Work to do: Turn the data below into a Markdown table with the columns Row and Line, numbering each nonblank line and leaving out the pictures.

Material provided:
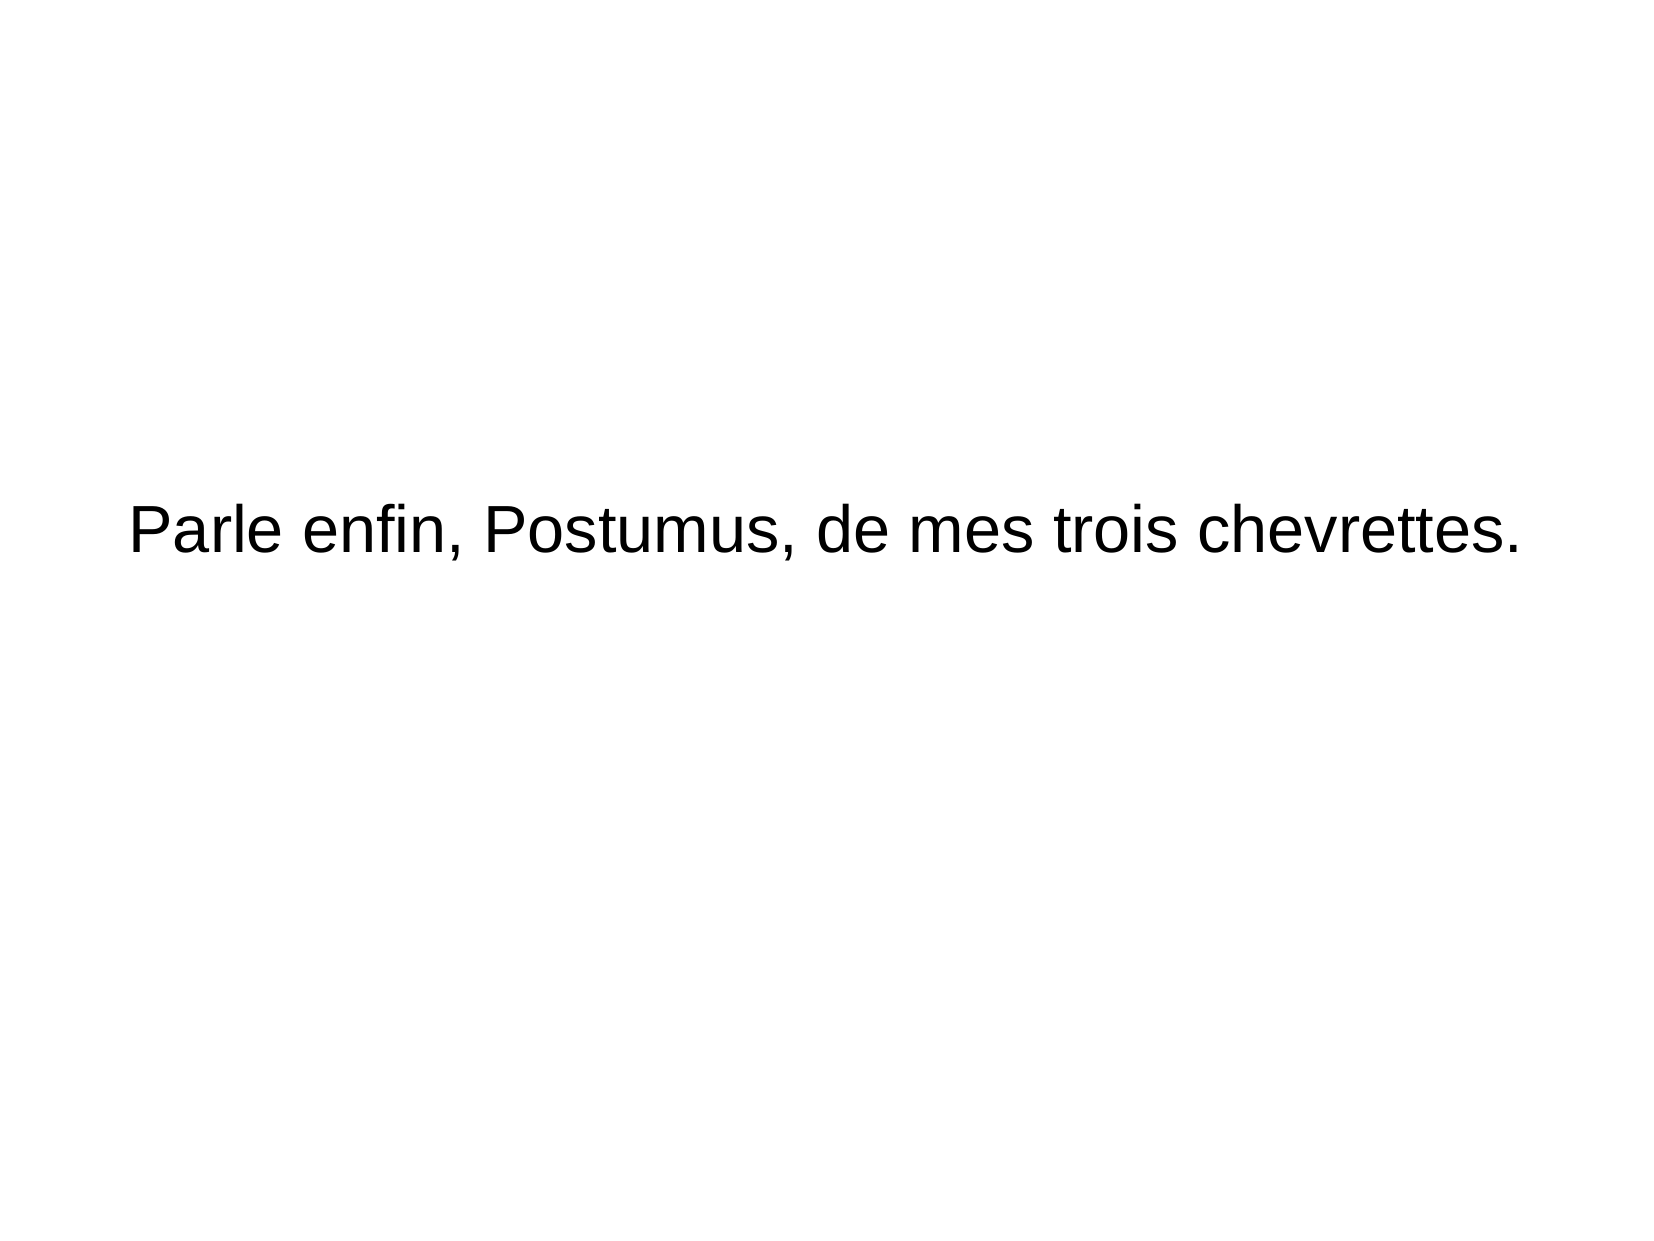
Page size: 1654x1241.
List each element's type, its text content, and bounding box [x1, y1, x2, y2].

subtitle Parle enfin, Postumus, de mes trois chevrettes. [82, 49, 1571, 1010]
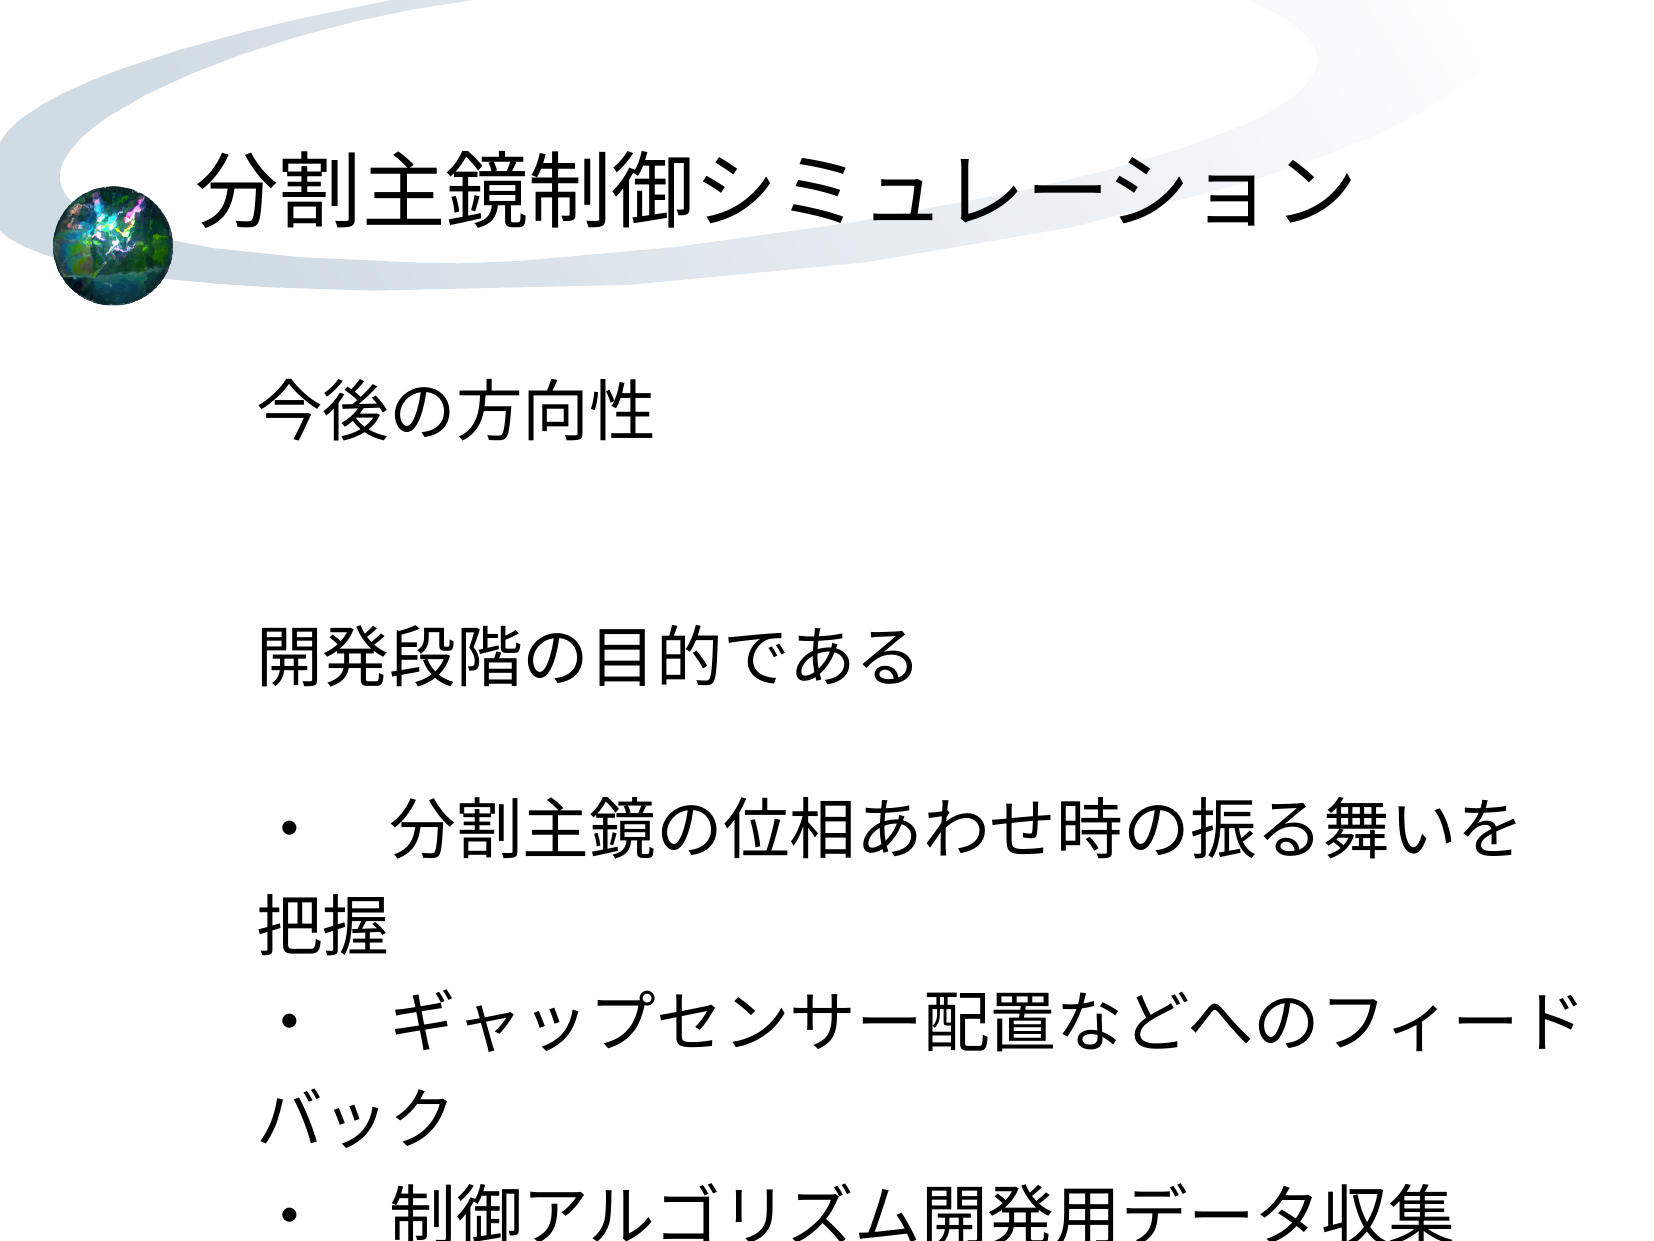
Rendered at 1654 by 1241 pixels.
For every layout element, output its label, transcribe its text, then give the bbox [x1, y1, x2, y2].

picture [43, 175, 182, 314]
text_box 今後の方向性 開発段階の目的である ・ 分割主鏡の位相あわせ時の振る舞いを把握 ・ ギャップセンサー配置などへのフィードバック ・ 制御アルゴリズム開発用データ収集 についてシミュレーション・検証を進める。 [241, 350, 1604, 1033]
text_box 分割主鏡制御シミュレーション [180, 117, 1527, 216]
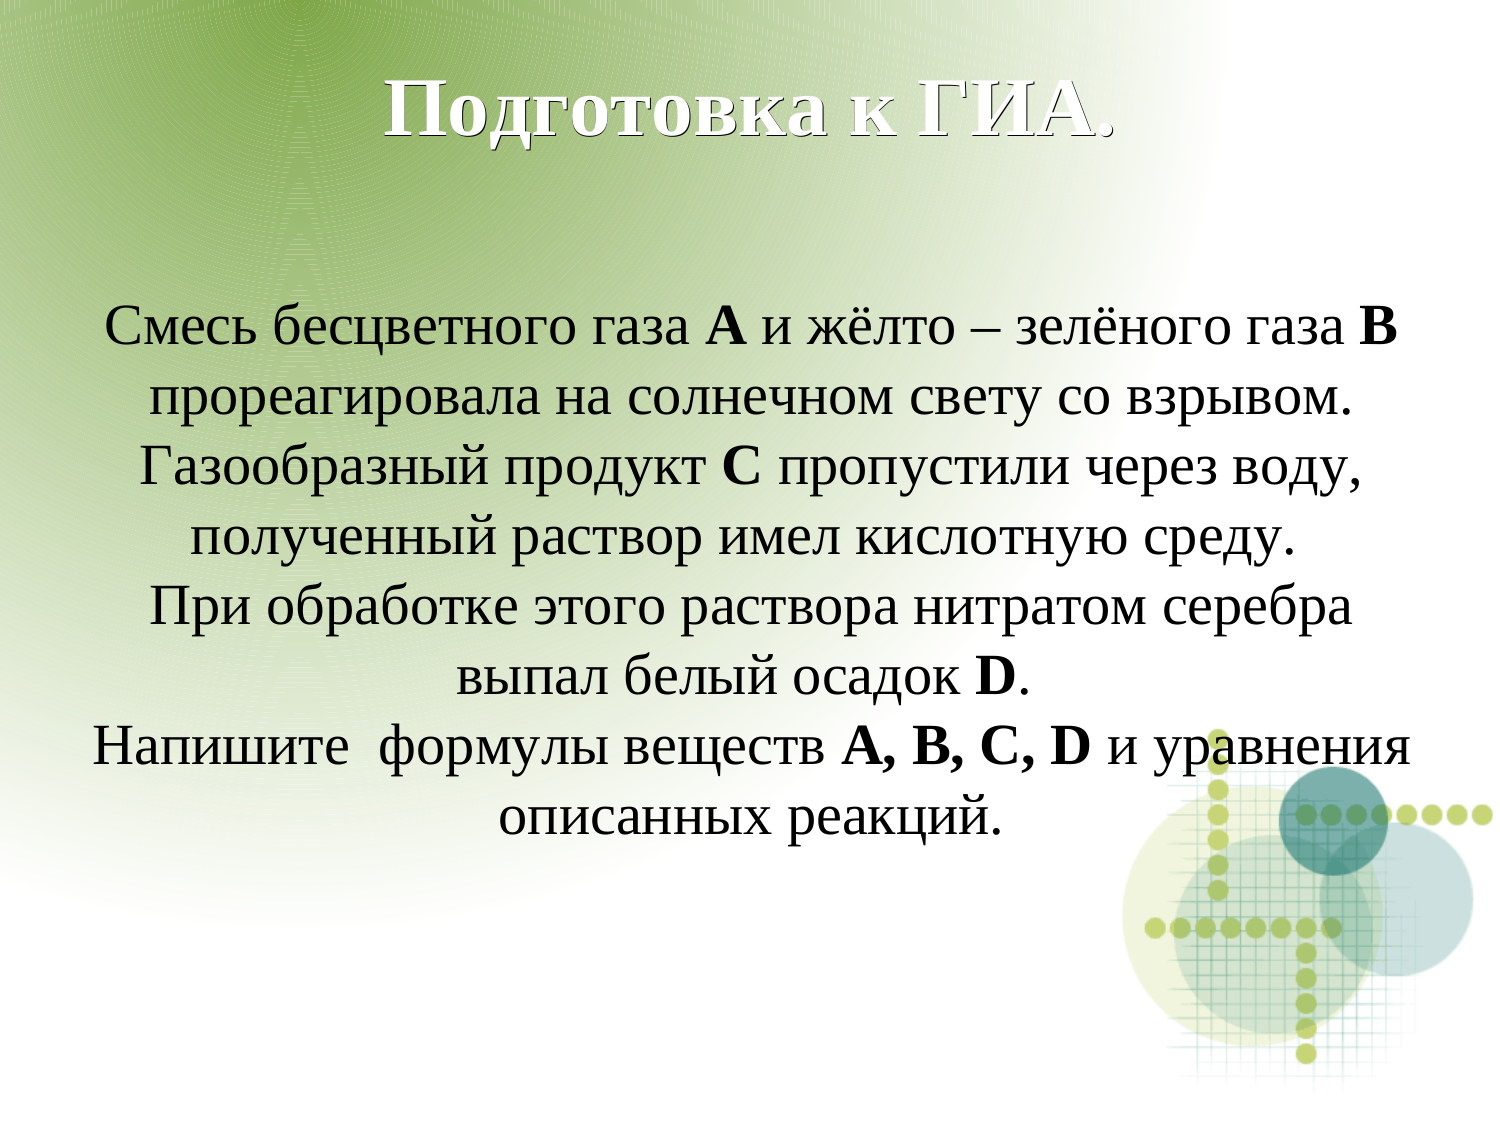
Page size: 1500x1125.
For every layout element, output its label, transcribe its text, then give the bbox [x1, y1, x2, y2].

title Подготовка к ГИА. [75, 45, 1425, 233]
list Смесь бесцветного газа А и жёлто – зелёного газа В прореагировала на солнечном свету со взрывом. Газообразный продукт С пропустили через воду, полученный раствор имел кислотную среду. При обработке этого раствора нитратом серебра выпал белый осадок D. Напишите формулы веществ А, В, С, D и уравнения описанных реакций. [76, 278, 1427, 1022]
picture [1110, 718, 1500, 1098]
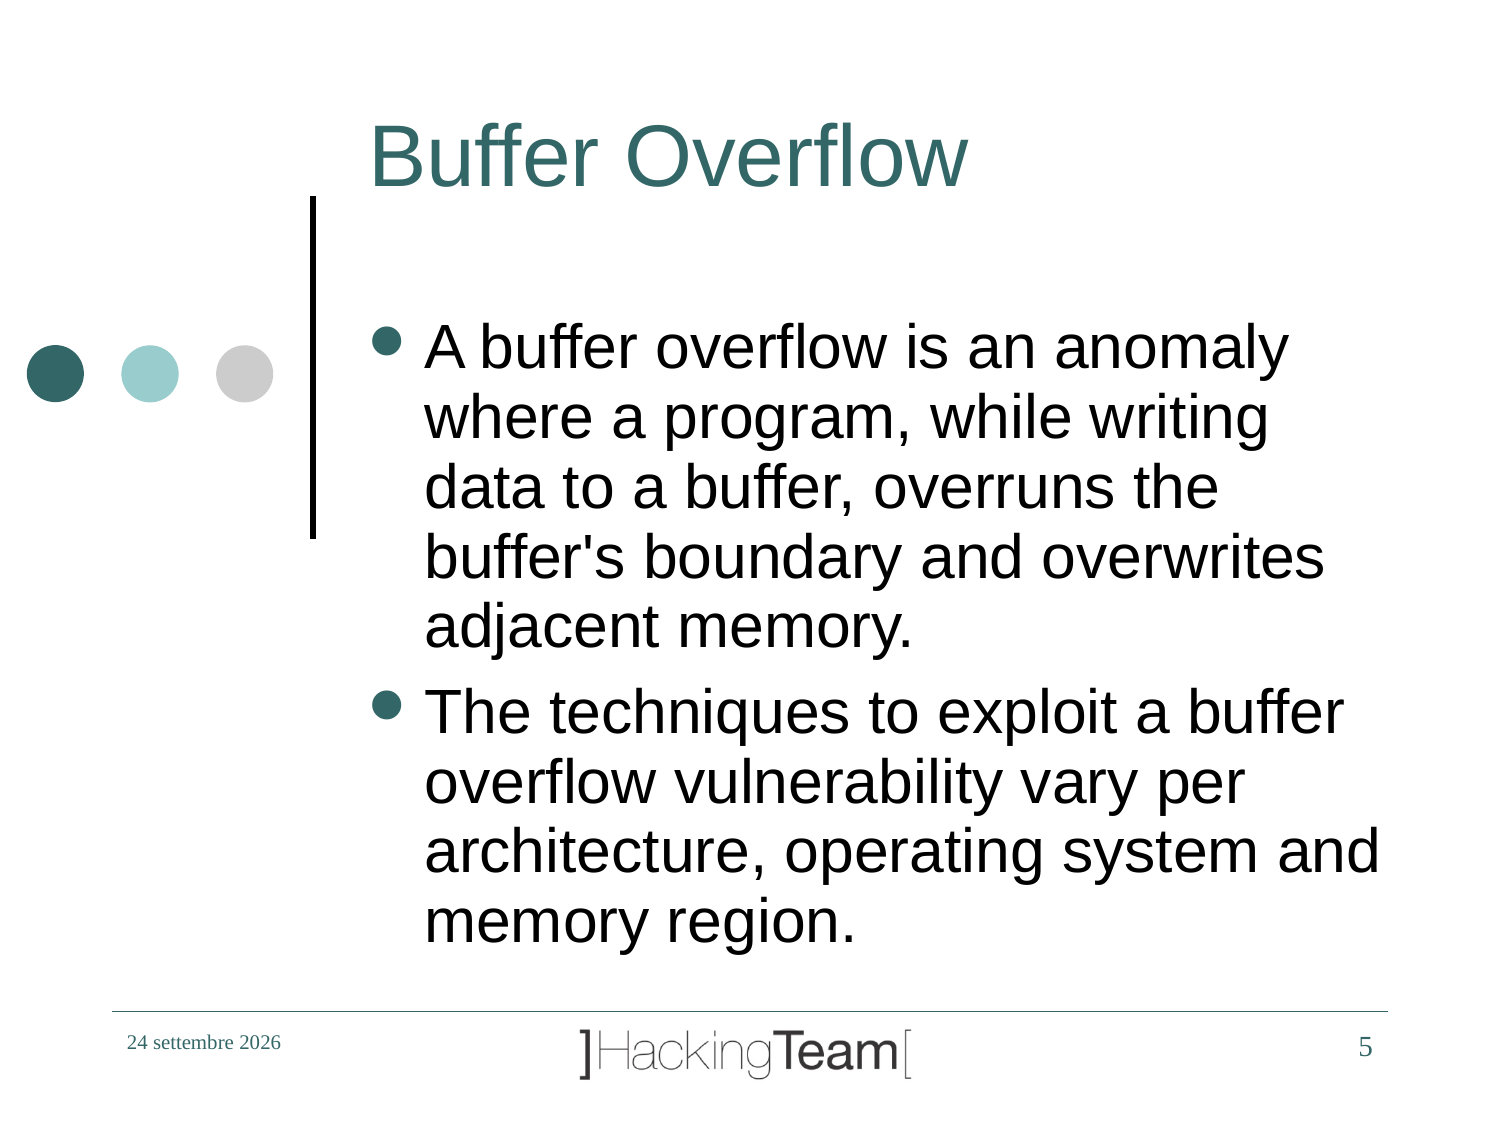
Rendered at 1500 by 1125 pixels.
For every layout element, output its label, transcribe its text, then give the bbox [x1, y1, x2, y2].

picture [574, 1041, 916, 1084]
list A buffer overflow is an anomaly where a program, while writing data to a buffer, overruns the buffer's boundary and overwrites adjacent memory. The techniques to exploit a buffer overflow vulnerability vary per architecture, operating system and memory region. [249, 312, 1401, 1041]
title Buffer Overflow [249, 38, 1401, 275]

Output for this task:
| Row | Line |
|---|---|
| 1 | Page size: 1654x1241. |
| 2 | List each element's type, its text content, and bounding box [x1, y1, x2, y2]. |
| 3 | subtitle Parle enfin, Postumus, de mes trois chevrettes. [82, 49, 1571, 1010] |
| 4 | Rendered at 1654 by 1241 pixels. |
| 5 | For every layout element, output its label, transcribe its text, then give the bbox [x1, y1, x2, y2]. |
| 6 | picture [43, 175, 182, 314] |
| 7 | text_box 今後の方向性 開発段階の目的である ・ 分割主鏡の位相あわせ時の振る舞いを把握 ・ ギャップセンサー配置などへのフィードバック ・ 制御アルゴリズム開発用データ収集 についてシミュレーション・検証を進める。 [241, 350, 1604, 1033] |
| 8 | text_box 分割主鏡制御シミュレーション [180, 117, 1527, 216] |
| 9 | Page size: 1500x1125. |
| 10 | For every layout element, output its label, transcribe its text, then give the bbox [x1, y1, x2, y2]. |
| 11 | title Подготовка к ГИА. [75, 45, 1425, 233] |
| 12 | list Смесь бесцветного газа А и жёлто – зелёного газа В прореагировала на солнечном свету со взрывом. Газообразный продукт С пропустили через воду, полученный раствор имел кислотную среду. При обработке этого раствора нитратом серебра выпал белый осадок D. Напишите формулы веществ А, В, С, D и уравнения описанных реакций. [76, 278, 1427, 1022] |
| 13 | picture [1110, 718, 1500, 1098] |
| 14 | Rendered at 1500 by 1125 pixels. |
| 15 | For every layout element, output its label, transcribe its text, then give the bbox [x1, y1, x2, y2]. |
| 16 | picture [574, 1041, 916, 1084] |
| 17 | list A buffer overflow is an anomaly where a program, while writing data to a buffer, overruns the buffer's boundary and overwrites adjacent memory. The techniques to exploit a buffer overflow vulnerability vary per architecture, operating system and memory region. [249, 312, 1401, 1041] |
| 18 | title Buffer Overflow [249, 38, 1401, 275] |